Given any graded vector space $V^\bullet$ and any degree 1 linear operator $d\colon V^\bullet\to V^{\bullet+1}$, one gets a complex $(\ker(d^2),d)$. Moreover, if $V^\bullet$ is a graded algebra and $d$ is a graded derivation, then $\ker(d^2)$ is also a subalgebra, and so $(\ker(d^2),d)$ is a dgca.
If we now consider a smooth manifold $M$ with an action of a compact connected Lie group $G$ with Lie algebra $\mathfrak{g}$, we can then consider the graded commutative algebra $$ \Omega^\bullet_{dR}(M)\otimes S^\bullet[\mathfrak{g}^\ast[-2]] $$ and the Cartan equivariant differential $$ d_G= d_{dR}\otimes \mathrm{id}+ i_{\alpha}\otimes u^\alpha $$ where $\{e_\alpha\}$ is a linear basis of $\mathfrak{g}$, the $u^\alpha$ are the dual coordinates placed in degree 2, an $i_\alpha$ is the contraction operator on $\Omega^\bullet_{dR}(M)$ associated with the vector field $X_\alpha$ corresponding to the infinitesimal action of $e_\alpha$. A simple and classical computation shows that the square of $d_G$ is the Euler vector field-type operator $$ (d_G)^2= u^\alpha e_\alpha $$ where the $e_\alpha$-action on $\Omega^\bullet_{dR}(M)\otimes S^\bullet[\mathfrak{g}^\ast[-2]]$ is the $\mathfrak{g}$-module structure induced by the Lie derivative along $X_\alpha$ and by the coadjoint action.

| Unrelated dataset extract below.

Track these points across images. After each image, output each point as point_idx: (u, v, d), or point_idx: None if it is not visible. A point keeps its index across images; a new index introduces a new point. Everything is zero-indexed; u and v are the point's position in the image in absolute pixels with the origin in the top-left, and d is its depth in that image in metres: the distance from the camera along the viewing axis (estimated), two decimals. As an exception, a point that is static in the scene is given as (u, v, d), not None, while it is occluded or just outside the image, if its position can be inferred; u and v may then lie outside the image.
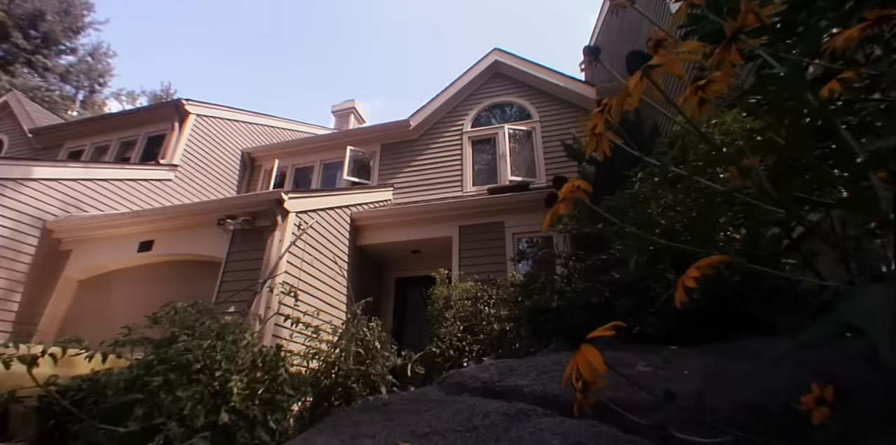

By the above, if I did not make silly mistakes in deriving it, the operator $d_G$ is a degree 1 differential on $\ker((d_G)^2)= \ker(u^\alpha e_\alpha)$. Clearly, $$ \left(\Omega^\bullet_{dR}(M)\otimes S^\bullet[\mathfrak{g}^\ast[-2]]\right)^G=\bigcap_{\alpha} \ker{e_\alpha}\subseteq \ker(u^\alpha e_\alpha), $$ so that the Cartan model for $G$-equivariant cohomology of $M$ is a subcomplex of the complex $\ker(u^\alpha e_\alpha)$.
This, without explicitly mentioning the complex $(\ker((d_G)^2),d_G)$ is the usual argument for showing that $d_G$ squares to zero when restricted to $\left(\Omega^\bullet_{dR}(M)\otimes S^\bullet[\mathfrak{g}^\ast[-2]]\right)^G$. So my question is: what is the precise relation between the Cartan model and $\ker((d_G)^2)$? Are they actually the same complex? is it so at least when $G$ is an $n$-torus (it seems to me the answer is yes in this case, as the coadjoint action is trivial and this simplifies a lot what is going on, but I may be wrong here); if they are generally different, what does the cohomology of $(\ker((d_G)^2),d_G)$ compute?